The boy, who now lives in foster care, scratched his back and often squirmed in his seat while answering questions from lawyers on the tape. Sometimes he covered his ears with his arms and lowered his chin to his chest, rubbed his eyes or scratched his head.

Boone County Assistant Prosecutor Richard Hicks asked him on the tape: "Sometimes Mom" put him in the hot shower?

"Yes," the boy said.

"Sometimes Dad?" Hicks asked.

Ed Pfueller photo
Boone County Assistant Prosecutor Richard Hicks makes opening statements to jurors yesterday as Judge Gene Hamilton, background, presides over McKinney’s trial.

"Yes," the boy said.

"Sometimes they both put you in there?"

"Yes," the boy said.

In a trial moved from Columbia on a change of venue, McKinney is charged with first-degree assault, felony child abuse and two counts of child endangerment for injuries the boy suffered last year as a 6-year-old. He required skin grafts on his back and arms.

In a trial without a jury last week, Circuit Judge Gary Oxenhandler found 35-year-old Erma McKinney guilty of related charges and set sentencing July 17.

In an opening statement yesterday, Hicks said that although Erma McKinney turned on the hot water in an incident described by her son, Otis McKinney directed the nozzle toward the boy as the child tried to dodge the searing liquid.

To make matters worse, Hicks told jurors, the couple prolonged the child’s suffering by refusing to get him medical attention for nearly a month after his injuries, hiding the boy’s misery by telling family and friends he had chicken pox and mumps.

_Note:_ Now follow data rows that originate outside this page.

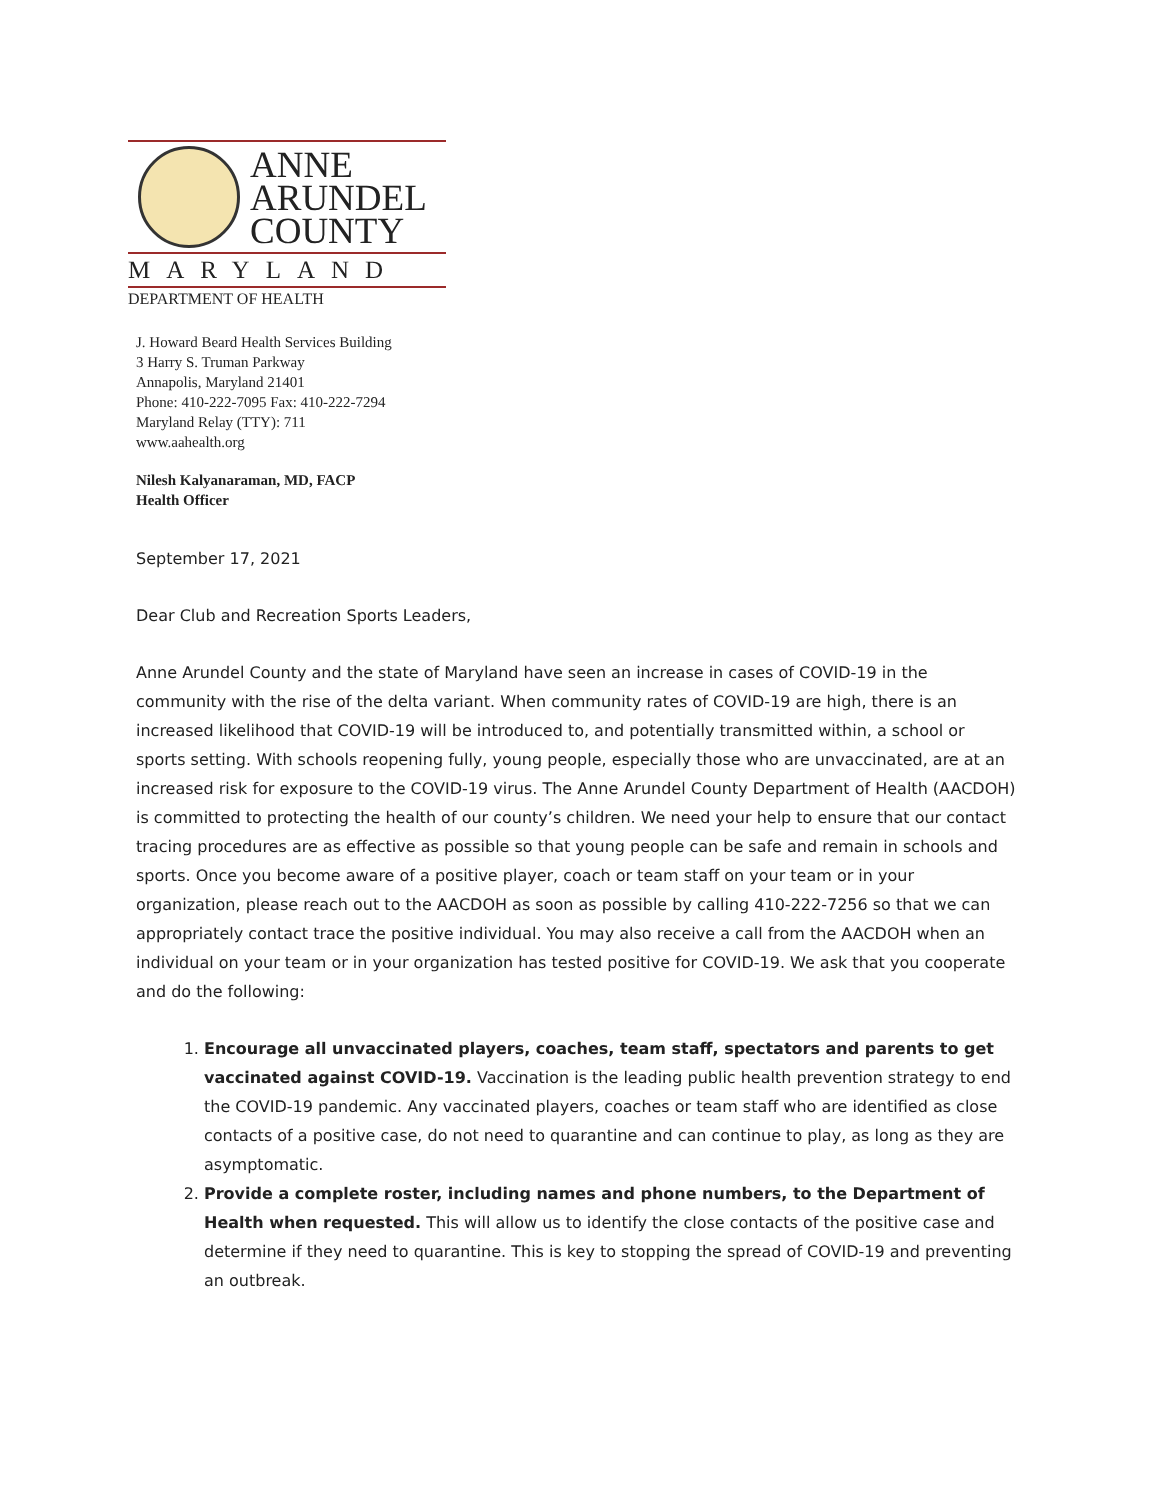ANNE
ARUNDEL
COUNTY
MARYLAND
DEPARTMENT OF HEALTH
J. Howard Beard Health Services Building
3 Harry S. Truman Parkway
Annapolis, Maryland 21401
Phone: 410-222-7095 Fax: 410-222-7294
Maryland Relay (TTY): 711
www.aahealth.org
Nilesh Kalyanaraman, MD, FACP
Health Officer
September 17, 2021
Dear Club and Recreation Sports Leaders,
Anne Arundel County and the state of Maryland have seen an increase in cases of COVID-19 in the community with the rise of the delta variant. When community rates of COVID-19 are high, there is an increased likelihood that COVID-19 will be introduced to, and potentially transmitted within, a school or sports setting. With schools reopening fully, young people, especially those who are unvaccinated, are at an increased risk for exposure to the COVID-19 virus. The Anne Arundel County Department of Health (AACDOH) is committed to protecting the health of our county’s children. We need your help to ensure that our contact tracing procedures are as effective as possible so that young people can be safe and remain in schools and sports. Once you become aware of a positive player, coach or team staff on your team or in your organization, please reach out to the AACDOH as soon as possible by calling 410-222-7256 so that we can appropriately contact trace the positive individual. You may also receive a call from the AACDOH when an individual on your team or in your organization has tested positive for COVID-19. We ask that you cooperate and do the following:
1. Encourage all unvaccinated players, coaches, team staff, spectators and parents to get vaccinated against COVID-19. Vaccination is the leading public health prevention strategy to end the COVID-19 pandemic. Any vaccinated players, coaches or team staff who are identified as close contacts of a positive case, do not need to quarantine and can continue to play, as long as they are asymptomatic.
2. Provide a complete roster, including names and phone numbers, to the Department of Health when requested. This will allow us to identify the close contacts of the positive case and determine if they need to quarantine. This is key to stopping the spread of COVID-19 and preventing an outbreak.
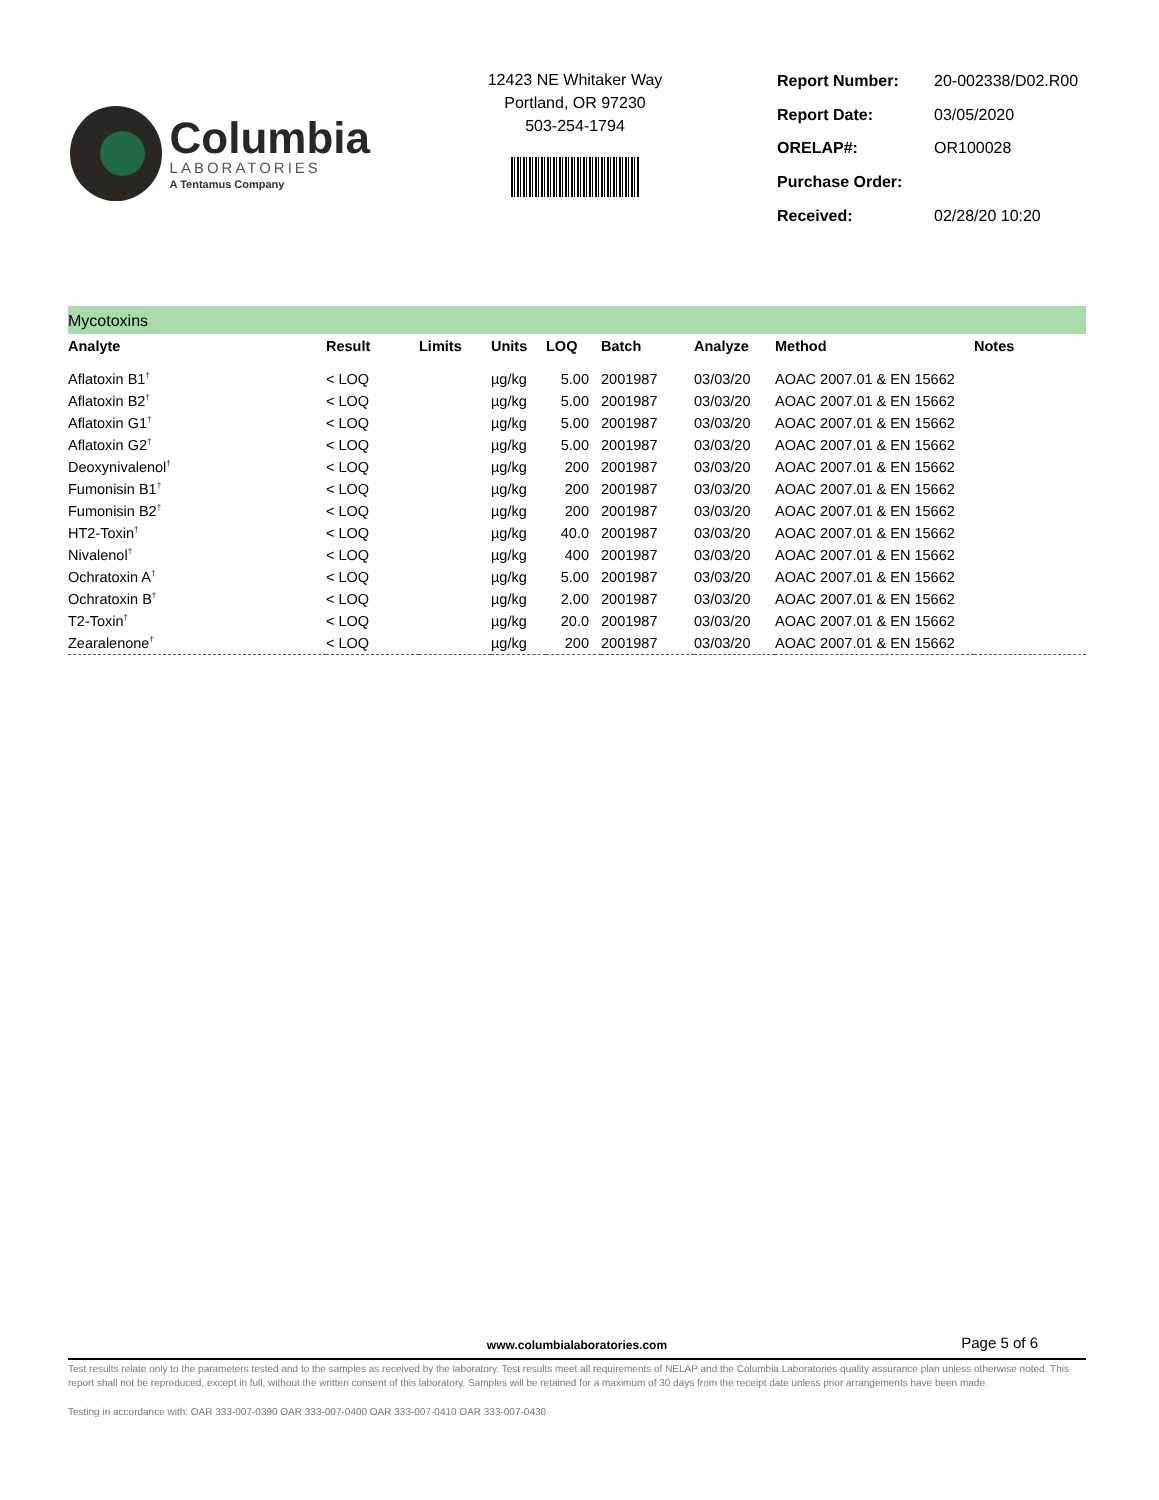Columbia
LABORATORIES
A Tentamus Company
12423 NE Whitaker Way
Portland, OR 97230
503-254-1794
| Report Number: | 20-002338/D02.R00 |
| Report Date: | 03/05/2020 |
| ORELAP#: | OR100028 |
| Purchase Order: | |
| Received: | 02/28/20 10:20 |
Mycotoxins
| Analyte | Result | Limits | Units | LOQ | Batch | Analyze | Method | Notes |
| --- | --- | --- | --- | --- | --- | --- | --- | --- |
| Aflatoxin B1<sup>†</sup> | < LOQ | | µg/kg | 5.00 | 2001987 | 03/03/20 | AOAC 2007.01 & EN 15662 | |
| Aflatoxin B2<sup>†</sup> | < LOQ | | µg/kg | 5.00 | 2001987 | 03/03/20 | AOAC 2007.01 & EN 15662 | |
| Aflatoxin G1<sup>†</sup> | < LOQ | | µg/kg | 5.00 | 2001987 | 03/03/20 | AOAC 2007.01 & EN 15662 | |
| Aflatoxin G2<sup>†</sup> | < LOQ | | µg/kg | 5.00 | 2001987 | 03/03/20 | AOAC 2007.01 & EN 15662 | |
| Deoxynivalenol<sup>†</sup> | < LOQ | | µg/kg | 200 | 2001987 | 03/03/20 | AOAC 2007.01 & EN 15662 | |
| Fumonisin B1<sup>†</sup> | < LOQ | | µg/kg | 200 | 2001987 | 03/03/20 | AOAC 2007.01 & EN 15662 | |
| Fumonisin B2<sup>†</sup> | < LOQ | | µg/kg | 200 | 2001987 | 03/03/20 | AOAC 2007.01 & EN 15662 | |
| HT2-Toxin<sup>†</sup> | < LOQ | | µg/kg | 40.0 | 2001987 | 03/03/20 | AOAC 2007.01 & EN 15662 | |
| Nivalenol<sup>†</sup> | < LOQ | | µg/kg | 400 | 2001987 | 03/03/20 | AOAC 2007.01 & EN 15662 | |
| Ochratoxin A<sup>†</sup> | < LOQ | | µg/kg | 5.00 | 2001987 | 03/03/20 | AOAC 2007.01 & EN 15662 | |
| Ochratoxin B<sup>†</sup> | < LOQ | | µg/kg | 2.00 | 2001987 | 03/03/20 | AOAC 2007.01 & EN 15662 | |
| T2-Toxin<sup>†</sup> | < LOQ | | µg/kg | 20.0 | 2001987 | 03/03/20 | AOAC 2007.01 & EN 15662 | |
| Zearalenone<sup>†</sup> | < LOQ | | µg/kg | 200 | 2001987 | 03/03/20 | AOAC 2007.01 & EN 15662 | |
www.columbialaboratories.com
Page 5 of 6
Test results relate only to the parameters tested and to the samples as received by the laboratory. Test results meet all requirements of NELAP and the Columbia Laboratories quality assurance plan unless otherwise noted. This report shall not be reproduced, except in full, without the written consent of this laboratory. Samples will be retained for a maximum of 30 days from the receipt date unless prior arrangements have been made.
Testing in accordance with: OAR 333-007-0390 OAR 333-007-0400 OAR 333-007-0410 OAR 333-007-0430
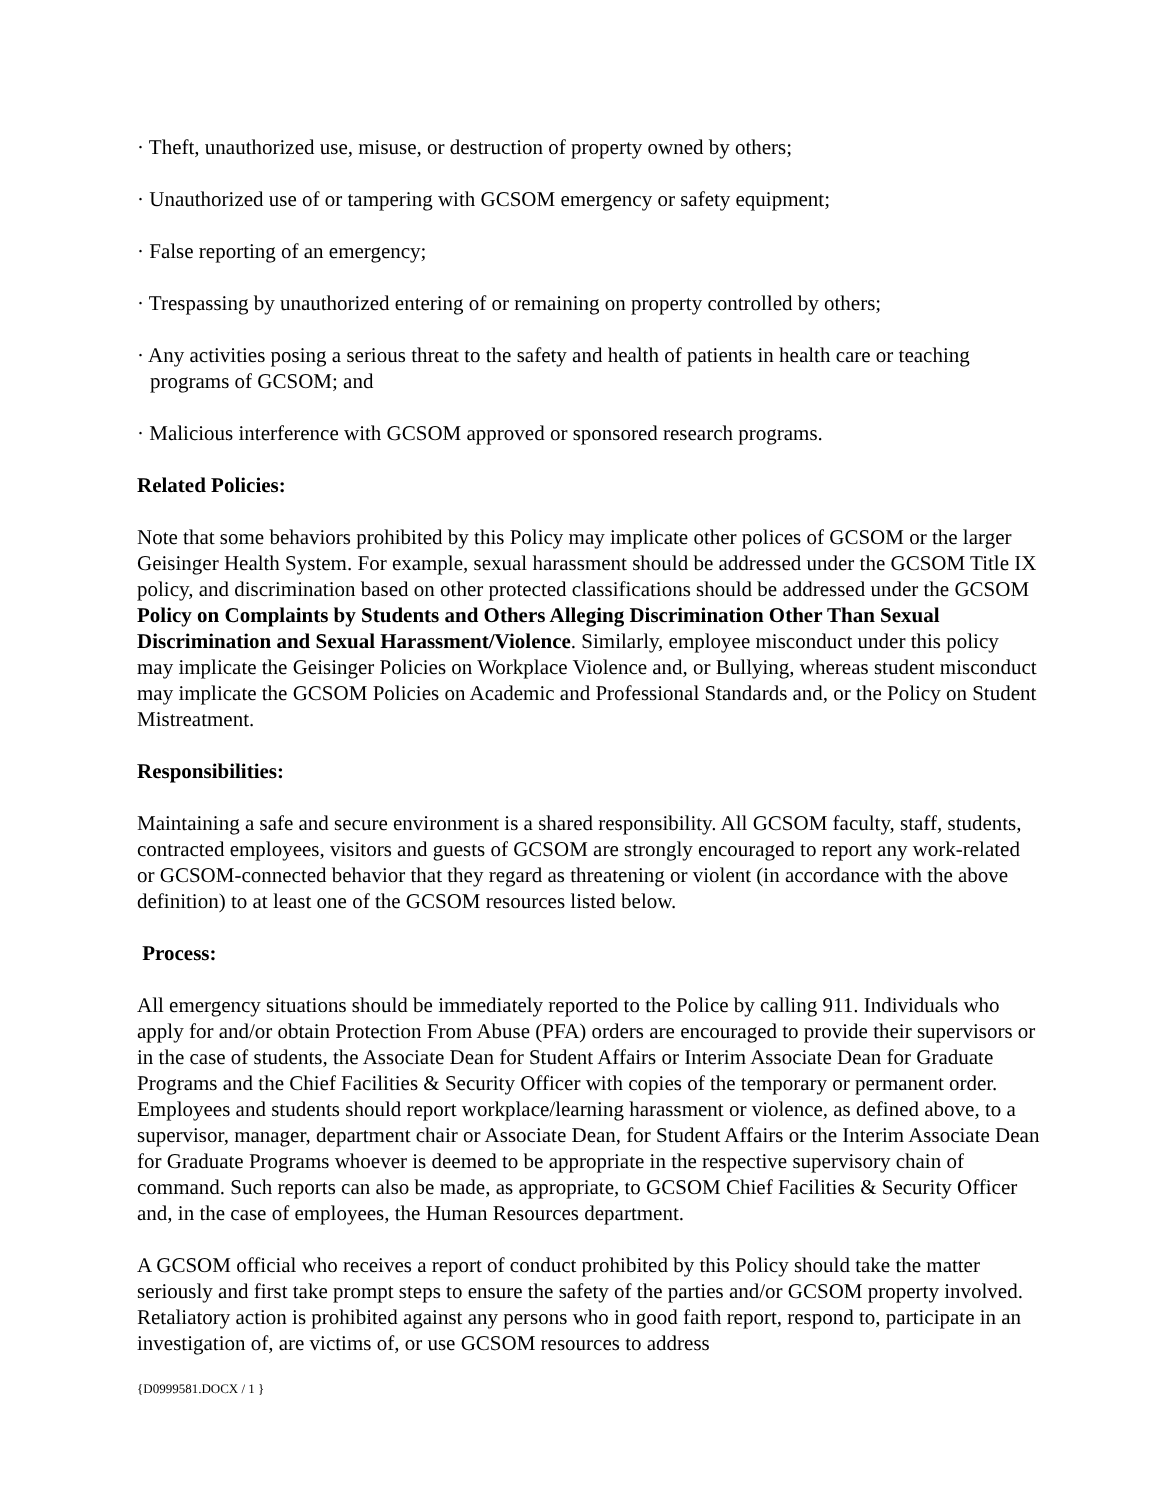· Theft, unauthorized use, misuse, or destruction of property owned by others;
· Unauthorized use of or tampering with GCSOM emergency or safety equipment;
· False reporting of an emergency;
· Trespassing by unauthorized entering of or remaining on property controlled by others;
· Any activities posing a serious threat to the safety and health of patients in health care or teaching programs of GCSOM; and
· Malicious interference with GCSOM approved or sponsored research programs.
Related Policies:
Note that some behaviors prohibited by this Policy may implicate other polices of GCSOM or the larger Geisinger Health System. For example, sexual harassment should be addressed under the GCSOM Title IX policy, and discrimination based on other protected classifications should be addressed under the GCSOM Policy on Complaints by Students and Others Alleging Discrimination Other Than Sexual Discrimination and Sexual Harassment/Violence. Similarly, employee misconduct under this policy may implicate the Geisinger Policies on Workplace Violence and, or Bullying, whereas student misconduct may implicate the GCSOM Policies on Academic and Professional Standards and, or the Policy on Student Mistreatment.
Responsibilities:
Maintaining a safe and secure environment is a shared responsibility. All GCSOM faculty, staff, students, contracted employees, visitors and guests of GCSOM are strongly encouraged to report any work-related or GCSOM-connected behavior that they regard as threatening or violent (in accordance with the above definition) to at least one of the GCSOM resources listed below.
Process:
All emergency situations should be immediately reported to the Police by calling 911. Individuals who apply for and/or obtain Protection From Abuse (PFA) orders are encouraged to provide their supervisors or in the case of students, the Associate Dean for Student Affairs or Interim Associate Dean for Graduate Programs and the Chief Facilities & Security Officer with copies of the temporary or permanent order. Employees and students should report workplace/learning harassment or violence, as defined above, to a supervisor, manager, department chair or Associate Dean, for Student Affairs or the Interim Associate Dean for Graduate Programs whoever is deemed to be appropriate in the respective supervisory chain of command. Such reports can also be made, as appropriate, to GCSOM Chief Facilities & Security Officer and, in the case of employees, the Human Resources department.
A GCSOM official who receives a report of conduct prohibited by this Policy should take the matter seriously and first take prompt steps to ensure the safety of the parties and/or GCSOM property involved. Retaliatory action is prohibited against any persons who in good faith report, respond to, participate in an investigation of, are victims of, or use GCSOM resources to address
{D0999581.DOCX / 1 }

When the McKinneys took their son to University Hospital 3½ weeks later, emergency room physicians were unable to identify the large open wounds on the boy’s back and arms. "They had never seen anything like it," Hicks said.

Public defender Richard French told jurors in an opening statement that his client was a hard-working father of two whose wife was mishandling their money and abusing her son. During their five-year marriage, Otis McKinney maintained two jobs, often working 15 hours a day, French said.

Erma McKinney was losing control of the household and her life, and although Otis McKinney tried to intervene, it was to no avail, French said.

"Otis depended on her to do the things he asked," French said.

At one point, French said, Erma McKinney was accused of writing more than $5,000 in bad checks and her husband didn’t learn she wasn’t paying the bills until their electricity was turned off. He also said his client began to notice that his stepson was biting and slapping himself, and he urged his wife to get him help, which she promised to do.

French said that in 2002, Otis McKinney "received an unexpected shock" when an investigator from the Missouri Department of Family Services visited him after child-care workers noticed "red linear lines" on the boy’s back.

The child told investigators his stepfather had hit him with a belt, French said. But eventually, Erma McKinney confessed to hitting the boy with a switch.

"The case was closed when Erma promised to get counseling," French said in his opening statement.

Testifying yesterday, Columbia police Detective Bryan Liebhart described the stepfather differently. Liebhart interviewed Otis McKinney in June, two days after emergency room workers became suspicious of the injuries.

More than an hour into the interview, Liebhart testified McKinney admitted that his wife had put the boy in a hot shower because the child had come home from school with a bad report. McKinney told the detective he could recall at least 10 or 11 times that his wife used a hot shower to punish the child. He also admitted punishing the boy three times with a hot shower.